If we view the reading as part of the teshuva process, we might better
understand this halakha. The teshuva of a ta'anit is performed through
fasting, and the Torah reading is integrated into that experience.
Though we might not blame someone who is excused from the fast, he might
not be best suited to broker the teshuva by representing the tzibbur in
reading from the Torah. Had keriat ha-Torah on fasts been merely
incidental to the day, we would not adopt such a limitation.
Recognizing a ta'anit as a day dedicated to teshuva and the keriat ha-Torah
as an integral part of that repentance, we might better understand the
extra aliya. If extra aliyot are not merely the product of EXTRA
KEDUSHA but also of EXTRA OR EXTENDED EXPERIENCES, fasts (as well as Yom
Tov) might enjoy an extra aliya. In general, keriat ha-Torah is merely
an opportunity to study Torah in a public setting. For this experience,
three aliyot suffice. However, on fasts the reading from the Torah
plays an additional role - it prompts the teshuva process. The gemara
itself, when questioning the number of aliyot on a ta'anit, might have
been questioning the criteria for adding aliyot. Does only Yom Tov
receive extra aliyot due to its ascending levels of kedusha indicated by
korban Mussaf? Or does any day with unique experiences and SUPPLEMENTARY
or EXTENDED roles for keriat ha-Torah receive extra aliyot to reflect the
transformed experience? If the latter were true, then fasts would
easily qualify for extra aliyot. [The fact that today we do not add
an aliya on a ta'anit does not disprove our understanding of an extended
function of keriat ha-Torah on ta'anit; it merely implies that this extended
role is possibly not enough to require extra aliyot.]
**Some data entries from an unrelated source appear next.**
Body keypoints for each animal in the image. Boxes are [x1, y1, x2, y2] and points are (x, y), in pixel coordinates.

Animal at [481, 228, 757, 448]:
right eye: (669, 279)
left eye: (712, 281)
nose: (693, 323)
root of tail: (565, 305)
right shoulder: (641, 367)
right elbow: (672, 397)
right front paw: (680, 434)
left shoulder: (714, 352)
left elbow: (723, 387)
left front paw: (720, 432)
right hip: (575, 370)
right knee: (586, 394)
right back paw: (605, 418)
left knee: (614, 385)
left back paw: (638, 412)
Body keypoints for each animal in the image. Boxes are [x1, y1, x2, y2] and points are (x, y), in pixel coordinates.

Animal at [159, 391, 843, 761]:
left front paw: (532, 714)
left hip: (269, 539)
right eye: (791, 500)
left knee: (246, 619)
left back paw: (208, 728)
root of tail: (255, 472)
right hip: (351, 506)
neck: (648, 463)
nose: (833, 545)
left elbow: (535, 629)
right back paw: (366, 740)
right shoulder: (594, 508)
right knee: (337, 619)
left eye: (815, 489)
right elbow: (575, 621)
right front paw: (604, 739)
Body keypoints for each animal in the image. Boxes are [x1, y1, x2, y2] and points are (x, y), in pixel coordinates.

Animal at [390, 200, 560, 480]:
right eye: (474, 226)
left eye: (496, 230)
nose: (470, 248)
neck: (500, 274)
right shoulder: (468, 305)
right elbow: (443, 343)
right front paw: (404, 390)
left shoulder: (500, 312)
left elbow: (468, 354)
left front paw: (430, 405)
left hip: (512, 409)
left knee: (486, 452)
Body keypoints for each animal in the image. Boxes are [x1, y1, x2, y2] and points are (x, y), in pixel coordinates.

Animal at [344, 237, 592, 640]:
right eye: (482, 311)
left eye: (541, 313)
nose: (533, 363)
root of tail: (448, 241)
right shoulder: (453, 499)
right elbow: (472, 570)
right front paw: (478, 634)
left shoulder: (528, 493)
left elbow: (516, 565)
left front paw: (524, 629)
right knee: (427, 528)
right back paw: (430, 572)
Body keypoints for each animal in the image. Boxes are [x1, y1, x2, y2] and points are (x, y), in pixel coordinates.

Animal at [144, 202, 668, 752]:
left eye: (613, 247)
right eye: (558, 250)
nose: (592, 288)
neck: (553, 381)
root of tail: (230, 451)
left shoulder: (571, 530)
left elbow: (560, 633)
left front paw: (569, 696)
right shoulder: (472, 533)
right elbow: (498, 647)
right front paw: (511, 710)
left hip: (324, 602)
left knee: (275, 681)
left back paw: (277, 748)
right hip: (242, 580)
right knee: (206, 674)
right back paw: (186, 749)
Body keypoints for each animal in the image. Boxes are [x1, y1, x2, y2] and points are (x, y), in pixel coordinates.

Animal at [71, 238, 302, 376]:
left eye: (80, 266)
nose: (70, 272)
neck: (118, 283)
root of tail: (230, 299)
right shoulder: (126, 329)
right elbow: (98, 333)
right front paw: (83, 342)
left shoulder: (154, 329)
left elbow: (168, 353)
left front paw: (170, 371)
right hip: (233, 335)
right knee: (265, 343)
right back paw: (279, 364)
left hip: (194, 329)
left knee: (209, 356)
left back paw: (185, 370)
Having determined the unique element of keriat ha-Torah on ta'anit,
we can return to our original question: Why does ta'anit warrant reading
from the Torah during Mincha? In general, we recognize Mincha-time
as the critical moments of teshuva during a ta'anit. The verse in
Ezra (9:5) declares this when Ezra writes, "During the Mincha time I arose
from my ta'anit, tore my clothing, bowed on my knees, spread my hands upward
to Hashem my God." After all, the extra tefilla of Ne'ila can only
be recited in the afternoon, further confirming the afternoon as the crucial
period for tefilla and teshuva. If keriat ha-Torah were truly part
of the teshuva process, it should certainly be performed in the afternoon
In fact, according to some positions, keriat ha-Torah of ta'anit
is performed ONLY during Mincha. The gemara in Megilla (30b) describes
the schedule for ta'anit: "Half the day was designated for public moral
inventory, the next quarter for reading from the Torah and Nevi'im, and
the final quarter for pleading for mercy." The impression from the
gemara is that keriat ha-Torah was performed only in the afternoon and
not in the morning during Shacharit. Of course, Halakha does not
accept this ruling [see, for example, the Lechem Mishneh in his comments
to the Rambam, Hilkhot Ta'anit 1:17]. However, some vestige of this
gemara remains in that we recite a haftara only during Mincha and not during
Shacharit. If indeed the haftara from Nevi'im plays a more crucial
role in promoting teshuva, it might be better recited in the afternoon
- the period of the day designated for teshuva.
In conclusion, although we do not accept the opinion of adding
an aliya on a ta'anit, the principle which motivated that position still
holds true: The day is one devoted to teshuva. Keriat ha-Torah on
ta'anit gives expression to this theme of promoting teshuva. It is
thus logical that we read not only the Torah, but the haftara too, at Mincha,
which is the height of the teshuva aspect of the day.